Potential approaches against ARDS and adverse cardiac events relevant to SARS-CoV-2 infection.

3. Conclusions

As the host receptor for SARS-CoV-2, ACE-2 is a very important enzyme for COVID-19. Viral entry into ACE-2-expressing cells is via viral S-protein, which is mainly conserved between SARS-CoV and SARS-CoV-2. While previous investigations are mostly on SARS-CoV, infection mechanisms can be assumed to apply to SARS-CoV-2 due to the high resemblance of S-proteins RBD domains.
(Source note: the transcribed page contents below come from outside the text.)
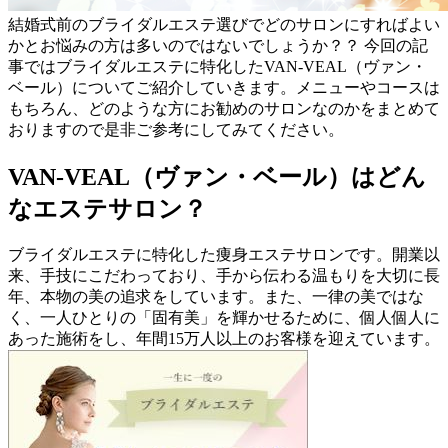
結婚式前のブライダルエステ選びでどのサロンにすればよい
かとお悩みの方は多いのではないでしょうか？？ 今回の記
事ではブライダルエステに特化したVAN-VEAL（ヴァン・
ベール）についてご紹介していきます。メニューやコースは
もちろん、どのような方にお勧めのサロンなのかをまとめて
おりますので是非ご参考にしてみてください。
VAN-VEAL（ヴァン・ベール）はどん
なエステサロン？
ブライダルエステに特化した痩身エステサロンです。開業以
来、手技にこだわっており、手から伝わる温もりを大切に長
年、本物の美の追求をしています。また、一律の美ではな
く、一人ひとりの「固有美」を輝かせるために、個人個人に
あった施術をし、年間15万人以上のお客様を迎えています。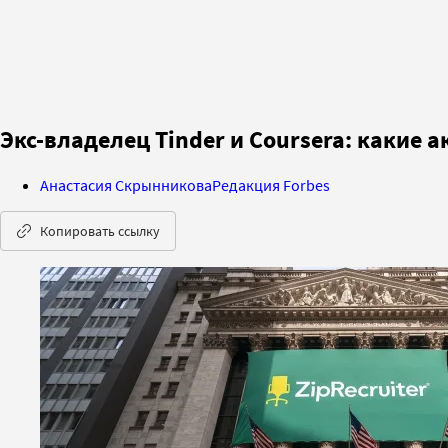
Экс-владелец Tinder и Coursera: какие 
Анастасия Скрынникова
Редакция Forbes
Копировать ссылку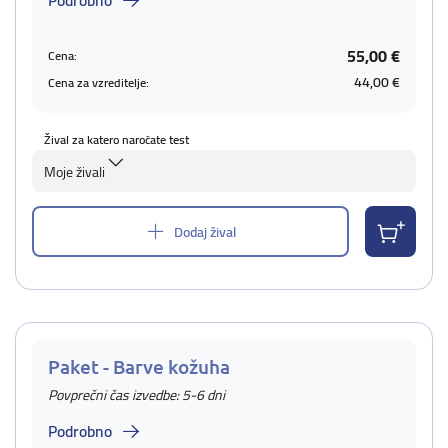
Podrobno
55,00 €
Cena:
44,00 €
Cena za vzreditelje:
Žival za katero naročate test
Moje živali
Dodaj žival
Paket - Barve kožuha
Povprečni čas izvedbe: 5-6 dni
Podrobno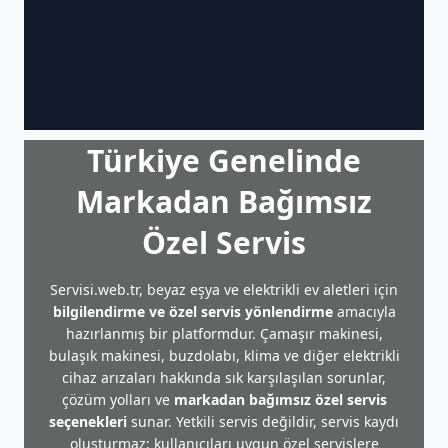
Türkiye Genelinde
Markadan Bağımsız
Özel Servis
Servisi.web.tr, beyaz eşya ve elektrikli ev aletleri için
bilgilendirme ve özel servis yönlendirme
amacıyla
hazırlanmış bir platformdur. Çamaşır makinesi,
bulaşık makinesi, buzdolabı, klima ve diğer elektrikli
cihaz arızaları hakkında sık karşılaşılan sorunlar,
çözüm yolları ve
markadan bağımsız özel servis
seçenekleri
sunar. Yetkili servis değildir, servis kaydı
oluşturmaz; kullanıcıları uygun özel servislere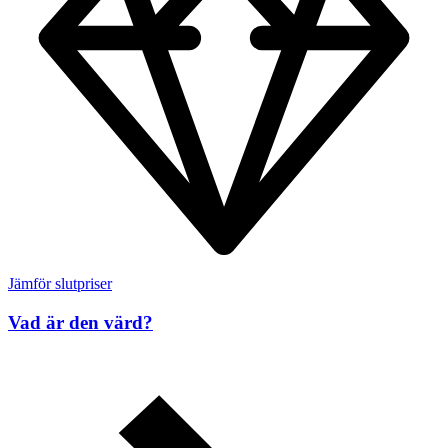
Jämför slutpriser
Vad är den värd?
Even though ACE-2 is expressed in a variety of different tissues throughout the body, the lung is the primary target for SARS-CoV-2. There is no evidence for increased susceptibility to viral infection due to an ACE-2 upregulation for lung as well as for other ACE-2-expressing tissues. Conversely, viral infection decreases pulmonary ACE-2, which is the primary cause of ARDS and lung complications in COVID-19. In addition to its role in viral infection, ACE-2 has an important function in RAAS to control ANG-II levels. Disruption of the ACE-2 mechanism seems to be the primary cause of adverse cardiac events in COVID-19. Increasing both soluble and tissue-specific (lung and cardiac) ACE-2 levels will have a protective influence against COVID-19 and related complications.